I believe marketing is one of those models that will change dramatically because of the power of sharing. Today, digital tools have turned us all into consummate sharers. With five seconds on Facebook or TripAdvisor, we can benefit from the positive feelings of sharing tips and reviews with friends and strangers. Such information is more trusted and useful than anything advertisers can say, and Google places much heavier weight on what society says when individuals search for answers online. Advertisers, grocery stores, maitre d’s, and travel and real estate agents no longer have the power of information scarcity in a society in which people are rewarded, encouraged, and compelled to share with each other.

In a presentation after Shirky’s, renowned speaker Tim Sanders shared his experiences and secrets on how to make a living from the speaking circuit as he does. That’s right, Sanders gave away extremely rare and powerful information to people who might end up competing against him for speaker fees in the future. But Sanders enjoys helping others, and he believes that he is better off sharing with others who will drive the personal connections and positive word of mouth that will him get more, higher-paying speaking gigs down the road.

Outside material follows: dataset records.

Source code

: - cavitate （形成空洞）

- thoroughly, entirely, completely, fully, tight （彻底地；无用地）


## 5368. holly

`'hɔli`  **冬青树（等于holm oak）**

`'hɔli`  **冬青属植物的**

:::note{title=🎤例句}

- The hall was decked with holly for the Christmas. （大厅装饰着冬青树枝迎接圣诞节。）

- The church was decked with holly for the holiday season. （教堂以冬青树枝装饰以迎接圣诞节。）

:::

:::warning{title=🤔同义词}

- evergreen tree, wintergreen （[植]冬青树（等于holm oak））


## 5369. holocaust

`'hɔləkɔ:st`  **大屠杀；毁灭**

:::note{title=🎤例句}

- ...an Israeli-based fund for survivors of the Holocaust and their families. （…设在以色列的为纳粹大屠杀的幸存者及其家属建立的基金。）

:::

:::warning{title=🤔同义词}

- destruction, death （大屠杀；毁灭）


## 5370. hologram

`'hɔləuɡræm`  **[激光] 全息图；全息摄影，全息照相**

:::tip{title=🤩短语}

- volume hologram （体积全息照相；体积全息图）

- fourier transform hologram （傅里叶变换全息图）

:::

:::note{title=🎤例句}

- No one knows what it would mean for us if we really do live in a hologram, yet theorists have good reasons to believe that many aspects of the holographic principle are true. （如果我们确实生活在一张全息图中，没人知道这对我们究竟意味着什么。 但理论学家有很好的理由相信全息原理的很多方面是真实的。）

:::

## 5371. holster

Interesting, Sanders was asked by someone in the audience about whether “transparency” was the defining word of our new age of digital social sharing. He actually disagreed, saying:

“Anyone can be transparent. I believe the history books will say that social media was about ‘being helpful.’”

My many thanks to both Shirky and Sanders for sharing information that will help me be more successful in guiding marketing strategy and winning speaking opportunities. And through this blog post, I hope you benefit from their knowledge as well.

One Response to “Sharing Social Insights from #SXSW”

  1. Bob,

    First, I am so jealous that you got to see these two speak. Thanks so much for sharing.

    This is a great post, and I agree with what Sanders and Shirky say.

    I think something else to consider is “how does what you share add meaning?” Your book offers some great context to this post, demonstrating why “being helpful” matters, and showing just how helping adds meaning and creates value.

    I suppose what I am saying is they are making the perfect argument for why Marketing with Meaning matters, and your book then runs with it – showing us all how to make it happen.

    Great post, great book, and great job of making my life more meaningful with the knowledge you continue to share.